Waar was u in de zomer van 2006 toen de veldslag tussen Nederland en Portugal plaatsvond?

Ik was bij P., want P. had even tevoren een breedbeeldtelevisie gekocht waar naar verluidt het hele veld in één camerashot op paste. Eigenlijk was van tevoren al duidelijk dat het een ongelukkige keuze was om bij P. te gaan kijken, aangezien bij hem thuis acht jaar eerder ook al de halve finale tegen Brazilië verloren was gegaan. Het Nederlands Elftal speelt ook altijd bedroevend slecht op RTL 5 of SBS 6, en bij P. thuis is het dus niet veel beter.

Het was met andere woorden de goden verzoeken, en ja hoor, daar stortte Johan Cruijff zijn wijsheden al vanuit zes dolbysurroundhoeken uit over het selecte gezelschap van oranje uitgedoste hoogopgeleide mannen. Ook het grote Wuppielied in het reclameblok klonk nog nooit zo angstaanjagend.

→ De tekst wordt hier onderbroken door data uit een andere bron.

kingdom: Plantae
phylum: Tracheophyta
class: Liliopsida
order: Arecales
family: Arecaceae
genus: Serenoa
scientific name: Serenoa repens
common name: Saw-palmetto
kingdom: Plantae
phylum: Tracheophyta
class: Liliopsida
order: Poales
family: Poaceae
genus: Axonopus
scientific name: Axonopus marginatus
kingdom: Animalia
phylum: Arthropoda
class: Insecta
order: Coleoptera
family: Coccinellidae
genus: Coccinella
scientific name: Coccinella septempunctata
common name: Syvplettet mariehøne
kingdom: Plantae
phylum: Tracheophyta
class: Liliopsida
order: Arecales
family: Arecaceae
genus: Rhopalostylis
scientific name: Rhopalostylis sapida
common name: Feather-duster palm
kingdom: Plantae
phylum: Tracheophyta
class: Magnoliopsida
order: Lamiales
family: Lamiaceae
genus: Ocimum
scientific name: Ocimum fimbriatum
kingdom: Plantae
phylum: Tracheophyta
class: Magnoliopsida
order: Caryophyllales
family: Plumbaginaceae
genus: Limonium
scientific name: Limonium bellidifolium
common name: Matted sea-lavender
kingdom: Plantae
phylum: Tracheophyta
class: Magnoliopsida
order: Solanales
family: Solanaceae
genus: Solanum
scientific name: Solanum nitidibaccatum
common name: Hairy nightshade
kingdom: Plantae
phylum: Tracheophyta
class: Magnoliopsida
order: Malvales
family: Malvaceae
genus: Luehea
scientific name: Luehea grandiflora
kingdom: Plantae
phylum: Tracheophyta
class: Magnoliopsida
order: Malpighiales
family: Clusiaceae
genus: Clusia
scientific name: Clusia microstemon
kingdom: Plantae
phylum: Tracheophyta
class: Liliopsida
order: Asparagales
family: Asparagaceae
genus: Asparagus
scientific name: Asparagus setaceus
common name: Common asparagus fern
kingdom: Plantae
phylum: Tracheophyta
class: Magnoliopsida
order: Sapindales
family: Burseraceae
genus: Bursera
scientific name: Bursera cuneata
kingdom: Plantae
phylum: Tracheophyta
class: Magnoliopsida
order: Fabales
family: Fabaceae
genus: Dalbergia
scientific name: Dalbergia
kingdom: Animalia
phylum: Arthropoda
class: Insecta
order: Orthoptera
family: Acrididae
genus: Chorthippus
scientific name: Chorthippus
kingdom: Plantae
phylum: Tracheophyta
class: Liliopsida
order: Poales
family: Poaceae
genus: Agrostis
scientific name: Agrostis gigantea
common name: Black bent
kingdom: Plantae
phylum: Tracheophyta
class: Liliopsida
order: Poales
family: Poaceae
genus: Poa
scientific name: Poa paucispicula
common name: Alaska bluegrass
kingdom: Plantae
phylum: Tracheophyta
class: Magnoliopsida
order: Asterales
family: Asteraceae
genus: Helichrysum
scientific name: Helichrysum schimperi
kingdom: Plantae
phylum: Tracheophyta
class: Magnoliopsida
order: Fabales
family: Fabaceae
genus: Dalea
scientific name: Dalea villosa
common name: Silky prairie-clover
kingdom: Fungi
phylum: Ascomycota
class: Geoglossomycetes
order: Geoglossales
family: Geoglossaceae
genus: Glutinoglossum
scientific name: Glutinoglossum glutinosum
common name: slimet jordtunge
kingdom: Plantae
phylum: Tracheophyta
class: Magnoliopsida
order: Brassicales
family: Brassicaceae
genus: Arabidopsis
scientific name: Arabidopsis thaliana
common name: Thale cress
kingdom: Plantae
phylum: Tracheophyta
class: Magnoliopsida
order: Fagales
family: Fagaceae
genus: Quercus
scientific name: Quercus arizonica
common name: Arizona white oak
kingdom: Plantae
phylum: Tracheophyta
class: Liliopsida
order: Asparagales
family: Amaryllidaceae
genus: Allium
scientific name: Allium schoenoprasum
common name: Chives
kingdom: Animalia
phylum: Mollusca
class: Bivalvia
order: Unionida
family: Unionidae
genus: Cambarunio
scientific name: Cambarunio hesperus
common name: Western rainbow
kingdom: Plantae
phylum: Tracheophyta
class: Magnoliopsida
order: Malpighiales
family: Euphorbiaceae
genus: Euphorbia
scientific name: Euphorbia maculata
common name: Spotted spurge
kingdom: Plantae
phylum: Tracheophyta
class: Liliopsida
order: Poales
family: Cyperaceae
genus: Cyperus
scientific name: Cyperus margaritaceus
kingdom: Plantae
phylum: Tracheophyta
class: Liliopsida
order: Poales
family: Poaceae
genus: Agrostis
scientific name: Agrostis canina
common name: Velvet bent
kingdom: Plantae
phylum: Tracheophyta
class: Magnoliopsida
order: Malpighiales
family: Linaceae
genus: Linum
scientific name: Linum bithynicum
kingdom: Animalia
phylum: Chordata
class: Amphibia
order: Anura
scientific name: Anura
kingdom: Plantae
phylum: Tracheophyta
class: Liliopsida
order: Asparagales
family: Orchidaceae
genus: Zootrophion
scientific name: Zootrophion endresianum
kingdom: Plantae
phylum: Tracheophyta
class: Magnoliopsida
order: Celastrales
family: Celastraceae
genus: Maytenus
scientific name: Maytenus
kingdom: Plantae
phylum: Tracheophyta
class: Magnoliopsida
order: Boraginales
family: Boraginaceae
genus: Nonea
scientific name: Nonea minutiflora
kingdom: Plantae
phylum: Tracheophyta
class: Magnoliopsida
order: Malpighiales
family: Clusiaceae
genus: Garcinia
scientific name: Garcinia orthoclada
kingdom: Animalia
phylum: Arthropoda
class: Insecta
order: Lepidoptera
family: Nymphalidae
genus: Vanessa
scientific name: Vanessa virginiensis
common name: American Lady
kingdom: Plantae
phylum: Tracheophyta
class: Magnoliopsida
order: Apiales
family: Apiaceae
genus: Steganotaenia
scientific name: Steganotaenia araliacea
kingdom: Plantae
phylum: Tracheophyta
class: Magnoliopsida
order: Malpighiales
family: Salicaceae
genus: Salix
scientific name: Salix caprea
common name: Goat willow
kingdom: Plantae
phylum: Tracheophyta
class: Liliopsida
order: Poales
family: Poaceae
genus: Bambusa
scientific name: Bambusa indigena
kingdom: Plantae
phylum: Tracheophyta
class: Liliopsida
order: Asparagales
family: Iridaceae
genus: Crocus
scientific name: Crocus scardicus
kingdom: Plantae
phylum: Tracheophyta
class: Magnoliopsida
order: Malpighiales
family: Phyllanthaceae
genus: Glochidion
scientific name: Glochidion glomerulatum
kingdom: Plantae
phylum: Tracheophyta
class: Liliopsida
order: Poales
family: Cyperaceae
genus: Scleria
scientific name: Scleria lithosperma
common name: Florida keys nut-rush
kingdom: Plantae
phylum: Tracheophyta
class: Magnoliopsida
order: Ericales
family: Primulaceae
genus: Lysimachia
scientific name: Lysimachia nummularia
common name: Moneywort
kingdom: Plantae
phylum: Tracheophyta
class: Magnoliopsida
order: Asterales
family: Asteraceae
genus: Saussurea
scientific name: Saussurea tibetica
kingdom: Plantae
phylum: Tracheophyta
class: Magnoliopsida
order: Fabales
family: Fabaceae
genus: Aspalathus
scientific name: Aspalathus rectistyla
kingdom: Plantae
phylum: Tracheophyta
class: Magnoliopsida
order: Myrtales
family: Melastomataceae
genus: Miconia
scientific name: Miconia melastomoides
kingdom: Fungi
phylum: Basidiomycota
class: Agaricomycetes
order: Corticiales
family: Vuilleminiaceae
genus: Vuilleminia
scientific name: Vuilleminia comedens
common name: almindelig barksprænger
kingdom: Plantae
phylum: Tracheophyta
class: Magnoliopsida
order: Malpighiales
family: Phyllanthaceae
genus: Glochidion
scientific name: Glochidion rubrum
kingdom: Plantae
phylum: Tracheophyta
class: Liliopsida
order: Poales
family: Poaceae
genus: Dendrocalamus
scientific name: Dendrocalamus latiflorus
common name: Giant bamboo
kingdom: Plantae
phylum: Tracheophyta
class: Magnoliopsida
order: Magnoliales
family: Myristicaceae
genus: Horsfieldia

Intussen had P. een vesting gebouwd van al zijn afstandsbedieningen (en bier), waarmee hij als een klein kind in de weer was. Van 16:9-formaat naar breedbeeld naar ouderwetsch zwart-wit met Polygoon-commentaar; het kon allemaal en dus moest het ook allemaal. Voor de gasten was de werking van de de klippers* echter ondoorgrondelijk, aangezien die van de DVD-speler het volume scheen te regelen van de stereo waar de tv op was aangesloten, behalve natuurlijk als de tv op ’tv’ stond ingeschakeld, een zeldzaamheid die alleen aan de orde was op het moment dat wij het geluid (dat hard kon dus hard moest) wat zachter wilden zetten. ‘Ja, dan moet je deze hebben, hehehe’, klonk het dan met een genoegzaam, pesterig lachje.

Wie eenmaal een breedbeeldtelevisie heeft, kan klaarblijkelijk niet meer gewoon onderuitgezakt de hele avond naar de televisie kijken, maar moet continu met zijn tengels aan de vaak rijkelijk aanwezige klippers zitten.

Ik spui mijn ergernissen nu maar snel, want vanaf morgen heb ik er zelf ook een.